Quoted text -
-----
Stdin, stdout, stderr and encoding


#1

What are the best practices to handle the encoding of the terminal?

In the docs, writing to the stdout is done by calling its write method with a bytes arguments. Therefore I guess that rust is unaware of the terminal encoding.

But I have seen a lot of code using the write! macro to write to stdout/stderr. Then I guess this is assuming a UTF-8 terminal. Is that the case?

How about reading from stdin.?


#2

Yes, the String/str based I/O in libstd assumes UTF-8. That includes using write!() with strings on any Write value.


#3

Anything that implements Read or Write, including stdin and stdout, takes byte slices/byte vecs to read into or write from. I/O is considered to be binary, and any higher level encoding or decoding needs to happen at a level above the I/O routines. For convenience, and because I/O on many platforms and protocols is now defined to be UTF-8, strings can be written out or read into directly as UTF-8, which doesn’t require any conversion as UTF-8 is the native internal string encoding.

The rust-encoding crate offers methods to encode and decode various different encodings, if you need to do any encoding or decoding of something other than UTF-8.

I don’t know of any libraries that exist for querying the current locale, to find if you need to use a different encoding than UTF-8; on Unix-like platforms, you can obtain a string representing the current character set using setlocale (Rust docs) and nl_langinfo (Rust docs), and then you would need to map that to the appropriate encoding in the encoding crate.

Actually, probably better would be to use newlocale and nl_langinfo_l, as they don’t set or query any process-global state like setlocal and nl_langinfo do. They are not standardized in POSIX, but seem to be available on most platforms.
-----
Extracted entries -

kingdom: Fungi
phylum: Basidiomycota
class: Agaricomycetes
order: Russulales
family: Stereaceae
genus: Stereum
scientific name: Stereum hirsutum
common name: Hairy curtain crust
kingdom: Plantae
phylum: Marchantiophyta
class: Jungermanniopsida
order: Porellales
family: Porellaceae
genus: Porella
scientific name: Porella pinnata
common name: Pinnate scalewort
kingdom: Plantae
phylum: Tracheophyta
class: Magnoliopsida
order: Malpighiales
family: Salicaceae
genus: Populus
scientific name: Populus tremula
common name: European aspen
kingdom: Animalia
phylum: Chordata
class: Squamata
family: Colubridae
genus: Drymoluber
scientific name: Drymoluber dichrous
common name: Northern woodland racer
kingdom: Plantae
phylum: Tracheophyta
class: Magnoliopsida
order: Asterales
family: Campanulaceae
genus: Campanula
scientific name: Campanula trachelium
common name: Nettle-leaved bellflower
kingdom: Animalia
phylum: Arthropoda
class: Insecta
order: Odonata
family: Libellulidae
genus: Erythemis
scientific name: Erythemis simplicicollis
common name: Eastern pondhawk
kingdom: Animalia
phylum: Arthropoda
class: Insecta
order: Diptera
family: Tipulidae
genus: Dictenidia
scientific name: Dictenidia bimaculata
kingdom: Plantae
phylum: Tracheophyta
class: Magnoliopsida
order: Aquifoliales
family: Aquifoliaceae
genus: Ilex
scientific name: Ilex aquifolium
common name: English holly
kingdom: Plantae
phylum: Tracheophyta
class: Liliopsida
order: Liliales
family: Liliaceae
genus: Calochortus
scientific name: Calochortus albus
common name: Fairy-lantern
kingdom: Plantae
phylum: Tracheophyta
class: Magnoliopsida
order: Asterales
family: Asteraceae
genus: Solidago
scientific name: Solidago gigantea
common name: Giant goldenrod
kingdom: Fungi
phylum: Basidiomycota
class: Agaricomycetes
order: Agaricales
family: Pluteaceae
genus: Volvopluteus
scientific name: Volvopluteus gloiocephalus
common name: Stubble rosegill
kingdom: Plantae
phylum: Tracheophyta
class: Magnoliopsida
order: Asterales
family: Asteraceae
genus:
-----
Problems to solve -
**a)** For each statement, answer yes or no according to the terminal encoding thread, and quote the words that settle it: (i) String-based I/O in libstd assumes UTF-8. (ii) newlocale and nl_langinfo_l are standardized in POSIX. (iii) Writing strings out as UTF-8 requires a conversion step.
**b)** Carry the terminal encoding thread on from its last post.
None of the lines are needed here.

Responses -
**a)**
(i) Yes: "Yes, the String/str based I/O in libstd assumes UTF-8."
(ii) No: "They are not standardized in POSIX, but seem to be available on most platforms."
(iii) No: "which doesn’t require any conversion as UTF-8 is the native internal string encoding."

**b)**
These functions are apparently available on Windows as well, though there are probably other native Windows equivalents that would be better to use there. I don’t know much about properly detecting or interacting with locales on Windows, and in particular the intricacies of determining or changing character sets supported by the Windows terminal.

Besides I/O, the other place where encoding comes into play is in other OS and environment dependent places like environment variables and filenames. Rust provides OsString and OsStr to represent strings encoded in a platform dependent manner that may not be UTF-8 compatible, while providing convenience methods for treating them as UTF-8 if they are entirely UTF-8 compatible. If your locale is not using UTF-8, however, on Unix you can extract the underlying byte vector with OsStringExt::into_vec, and then decode them using the rust-encoding crate.


#4

stdin and stdout are byte streams because it’s important to support use cases like gzip(1) in filter mode where raw binary data is being piped in or out of a program. Where Rust needs to assume an encoding on POSIX bytes (write! macro, filenames, etc) it always picks UTF-8 (but see OsStr for a way to bypass the decoding if that’s a problem).


#5

Thanks everybody for the info.

In summary: if it is called from the “wrong” terminal, an application using write!() to print messages to stdout will fail. It might be a good idea to add this to the docs. Most (all?) code that I have seen in the wild are doing this.

Additionally, wouldn’t be good to have something like and EncodeWriter?

let sout = stdout.lock();
let mut ew = EncodeWriter(sout, encoding::WINDOWS_949);
// Transforms "Hello" from UTF-8 to WINDOWS_949 bytes and write them to sout
ew.write_str("Hello")